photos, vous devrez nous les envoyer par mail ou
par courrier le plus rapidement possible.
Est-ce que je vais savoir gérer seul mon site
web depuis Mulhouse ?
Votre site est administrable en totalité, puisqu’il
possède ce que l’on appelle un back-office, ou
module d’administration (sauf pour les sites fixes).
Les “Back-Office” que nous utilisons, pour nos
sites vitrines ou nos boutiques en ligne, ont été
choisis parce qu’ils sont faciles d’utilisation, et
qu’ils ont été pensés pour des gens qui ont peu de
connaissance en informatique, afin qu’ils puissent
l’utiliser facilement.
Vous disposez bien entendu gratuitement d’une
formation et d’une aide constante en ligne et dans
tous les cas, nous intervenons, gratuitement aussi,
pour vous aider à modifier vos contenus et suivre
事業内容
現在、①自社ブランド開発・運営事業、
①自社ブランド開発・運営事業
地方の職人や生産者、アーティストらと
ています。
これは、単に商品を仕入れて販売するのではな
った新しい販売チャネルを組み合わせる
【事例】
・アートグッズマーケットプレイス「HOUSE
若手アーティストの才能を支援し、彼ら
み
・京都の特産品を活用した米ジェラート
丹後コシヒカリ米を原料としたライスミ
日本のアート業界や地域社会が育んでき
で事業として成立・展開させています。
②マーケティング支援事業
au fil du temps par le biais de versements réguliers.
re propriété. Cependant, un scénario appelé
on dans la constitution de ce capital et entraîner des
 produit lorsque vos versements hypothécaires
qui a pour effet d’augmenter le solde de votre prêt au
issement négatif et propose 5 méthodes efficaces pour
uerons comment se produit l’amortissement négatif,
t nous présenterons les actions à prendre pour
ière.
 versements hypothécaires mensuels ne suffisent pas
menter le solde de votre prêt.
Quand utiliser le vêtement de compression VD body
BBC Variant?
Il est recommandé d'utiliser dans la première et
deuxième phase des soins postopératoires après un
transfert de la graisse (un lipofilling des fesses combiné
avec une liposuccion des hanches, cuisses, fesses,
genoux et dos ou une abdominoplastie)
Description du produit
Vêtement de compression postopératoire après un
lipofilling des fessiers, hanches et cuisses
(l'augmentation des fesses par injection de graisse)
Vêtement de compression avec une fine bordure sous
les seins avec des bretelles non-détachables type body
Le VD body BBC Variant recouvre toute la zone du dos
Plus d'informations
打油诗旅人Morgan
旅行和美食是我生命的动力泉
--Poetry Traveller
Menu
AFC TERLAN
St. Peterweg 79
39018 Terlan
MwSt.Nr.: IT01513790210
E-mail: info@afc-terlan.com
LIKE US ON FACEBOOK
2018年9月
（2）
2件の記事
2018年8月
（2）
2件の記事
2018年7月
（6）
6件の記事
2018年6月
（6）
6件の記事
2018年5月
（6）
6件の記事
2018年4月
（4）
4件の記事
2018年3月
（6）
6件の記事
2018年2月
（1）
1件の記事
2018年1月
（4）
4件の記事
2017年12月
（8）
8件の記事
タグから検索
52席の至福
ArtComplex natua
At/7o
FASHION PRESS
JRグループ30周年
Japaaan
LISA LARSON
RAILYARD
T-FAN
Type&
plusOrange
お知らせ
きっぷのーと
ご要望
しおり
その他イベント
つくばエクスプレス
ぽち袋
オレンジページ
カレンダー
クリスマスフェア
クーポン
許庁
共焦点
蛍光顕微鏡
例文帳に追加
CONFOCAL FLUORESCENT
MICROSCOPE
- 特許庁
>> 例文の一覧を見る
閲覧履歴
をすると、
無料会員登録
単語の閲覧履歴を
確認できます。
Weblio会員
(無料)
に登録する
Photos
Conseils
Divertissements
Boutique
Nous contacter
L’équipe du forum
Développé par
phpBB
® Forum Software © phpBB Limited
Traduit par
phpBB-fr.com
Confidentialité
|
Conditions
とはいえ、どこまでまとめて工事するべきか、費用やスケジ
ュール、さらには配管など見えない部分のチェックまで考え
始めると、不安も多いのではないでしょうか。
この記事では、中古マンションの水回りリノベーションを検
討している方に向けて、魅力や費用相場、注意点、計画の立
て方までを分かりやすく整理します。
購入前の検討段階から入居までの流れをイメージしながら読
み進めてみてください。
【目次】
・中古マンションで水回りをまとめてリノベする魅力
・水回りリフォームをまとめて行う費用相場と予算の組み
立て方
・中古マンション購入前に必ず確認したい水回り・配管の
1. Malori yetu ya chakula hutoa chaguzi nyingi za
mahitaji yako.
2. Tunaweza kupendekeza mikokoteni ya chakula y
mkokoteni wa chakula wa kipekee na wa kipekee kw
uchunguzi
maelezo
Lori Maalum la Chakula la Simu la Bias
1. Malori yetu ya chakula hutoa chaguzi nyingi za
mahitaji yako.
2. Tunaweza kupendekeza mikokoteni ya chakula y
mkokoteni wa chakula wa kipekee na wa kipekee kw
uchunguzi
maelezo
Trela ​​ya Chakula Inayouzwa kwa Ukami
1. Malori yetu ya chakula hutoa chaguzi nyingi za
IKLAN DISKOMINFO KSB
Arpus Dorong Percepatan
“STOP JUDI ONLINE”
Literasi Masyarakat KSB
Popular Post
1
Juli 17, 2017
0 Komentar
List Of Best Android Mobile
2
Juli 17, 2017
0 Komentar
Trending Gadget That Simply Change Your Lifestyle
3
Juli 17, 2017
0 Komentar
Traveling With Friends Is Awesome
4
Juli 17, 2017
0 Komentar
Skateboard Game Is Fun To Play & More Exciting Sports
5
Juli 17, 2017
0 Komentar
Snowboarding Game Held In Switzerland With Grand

• WHAT THE TASK ASKS: The answer must be a word-for-word restatement of the records.

• ANSWER AREA:
photos, vous devrez nous les envoyer par mail ou
par courrier le plus rapidement possible.
Est-ce que je vais savoir gérer seul mon site
web depuis Mulhouse ?
Votre site est administrable en totalité, puisqu’il
possède ce que l’on appelle un back-office, ou
module d’administration (sauf pour les sites fixes).
Les “Back-Office” que nous utilisons, pour nos
sites vitrines ou nos boutiques en ligne, ont été
choisis parce qu’ils sont faciles d’utilisation, et
qu’ils ont été pensés pour des gens qui ont peu de
connaissance en informatique, afin qu’ils puissent
l’utiliser facilement.
Vous disposez bien entendu gratuitement d’une
formation et d’une aide constante en ligne et dans
tous les cas, nous intervenons, gratuitement aussi,
pour vous aider à modifier vos contenus et suivre
事業内容
現在、①自社ブランド開発・運営事業、
①自社ブランド開発・運営事業
地方の職人や生産者、アーティストらと
ています。
これは、単に商品を仕入れて販売するのではな
った新しい販売チャネルを組み合わせる
【事例】
・アートグッズマーケットプレイス「HOUSE
若手アーティストの才能を支援し、彼ら
み
・京都の特産品を活用した米ジェラート
丹後コシヒカリ米を原料としたライスミ
日本のアート業界や地域社会が育んでき
で事業として成立・展開させています。
②マーケティング支援事業
au fil du temps par le biais de versements réguliers.
re propriété. Cependant, un scénario appelé
on dans la constitution de ce capital et entraîner des
 produit lorsque vos versements hypothécaires
qui a pour effet d’augmenter le solde de votre prêt au
issement négatif et propose 5 méthodes efficaces pour
uerons comment se produit l’amortissement négatif,
t nous présenterons les actions à prendre pour
ière.
 versements hypothécaires mensuels ne suffisent pas
menter le solde de votre prêt.
Quand utiliser le vêtement de compression VD body
BBC Variant?
Il est recommandé d'utiliser dans la première et
deuxième phase des soins postopératoires après un
transfert de la graisse (un lipofilling des fesses combiné
avec une liposuccion des hanches, cuisses, fesses,
genoux et dos ou une abdominoplastie)
Description du produit
Vêtement de compression postopératoire après un
lipofilling des fessiers, hanches et cuisses
(l'augmentation des fesses par injection de graisse)
Vêtement de compression avec une fine bordure sous
les seins avec des bretelles non-détachables type body
Le VD body BBC Variant recouvre toute la zone du dos
Plus d'informations
打油诗旅人Morgan
旅行和美食是我生命的动力泉
--Poetry Traveller
Menu
AFC TERLAN
St. Peterweg 79
39018 Terlan
MwSt.Nr.: IT01513790210
E-mail: info@afc-terlan.com
LIKE US ON FACEBOOK
2018年9月
（2）
2件の記事
2018年8月
（2）
2件の記事
2018年7月
（6）
6件の記事
2018年6月
（6）
6件の記事
2018年5月
（6）
6件の記事
2018年4月
（4）
4件の記事
2018年3月
（6）
6件の記事
2018年2月
（1）
1件の記事
2018年1月
（4）
4件の記事
2017年12月
（8）
8件の記事
タグから検索
52席の至福
ArtComplex natua
At/7o
FASHION PRESS
JRグループ30周年
Japaaan
LISA LARSON
RAILYARD
T-FAN
Type&
plusOrange
お知らせ
きっぷのーと
ご要望
しおり
その他イベント
つくばエクスプレス
ぽち袋
オレンジページ
カレンダー
クリスマスフェア
クーポン
許庁
共焦点
蛍光顕微鏡
例文帳に追加
CONFOCAL FLUORESCENT
MICROSCOPE
- 特許庁
>> 例文の一覧を見る
閲覧履歴
をすると、
無料会員登録
単語の閲覧履歴を
確認できます。
Weblio会員
(無料)
に登録する
Photos
Conseils
Divertissements
Boutique
Nous contacter
L’équipe du forum
Développé par
phpBB
® Forum Software © phpBB Limited
Traduit par
phpBB-fr.com
Confidentialité
|
Conditions
とはいえ、どこまでまとめて工事するべきか、費用やスケジ
ュール、さらには配管など見えない部分のチェックまで考え
始めると、不安も多いのではないでしょうか。
この記事では、中古マンションの水回りリノベーションを検
討している方に向けて、魅力や費用相場、注意点、計画の立
て方までを分かりやすく整理します。
購入前の検討段階から入居までの流れをイメージしながら読
み進めてみてください。
【目次】
・中古マンションで水回りをまとめてリノベする魅力
・水回りリフォームをまとめて行う費用相場と予算の組み
立て方
・中古マンション購入前に必ず確認したい水回り・配管の
1. Malori yetu ya chakula hutoa chaguzi nyingi za
mahitaji yako.
2. Tunaweza kupendekeza mikokoteni ya chakula y
mkokoteni wa chakula wa kipekee na wa kipekee kw
uchunguzi
maelezo
Lori Maalum la Chakula la Simu la Bias
1. Malori yetu ya chakula hutoa chaguzi nyingi za
mahitaji yako.
2. Tunaweza kupendekeza mikokoteni ya chakula y
mkokoteni wa chakula wa kipekee na wa kipekee kw
uchunguzi
maelezo
Trela ​​ya Chakula Inayouzwa kwa Ukami
1. Malori yetu ya chakula hutoa chaguzi nyingi za
IKLAN DISKOMINFO KSB
Arpus Dorong Percepatan
“STOP JUDI ONLINE”
Literasi Masyarakat KSB
Popular Post
1
Juli 17, 2017
0 Komentar
List Of Best Android Mobile
2
Juli 17, 2017
0 Komentar
Trending Gadget That Simply Change Your Lifestyle
3
Juli 17, 2017
0 Komentar
Traveling With Friends Is Awesome
4
Juli 17, 2017
0 Komentar
Skateboard Game Is Fun To Play & More Exciting Sports
5
Juli 17, 2017
0 Komentar
Snowboarding Game Held In Switzerland With Grand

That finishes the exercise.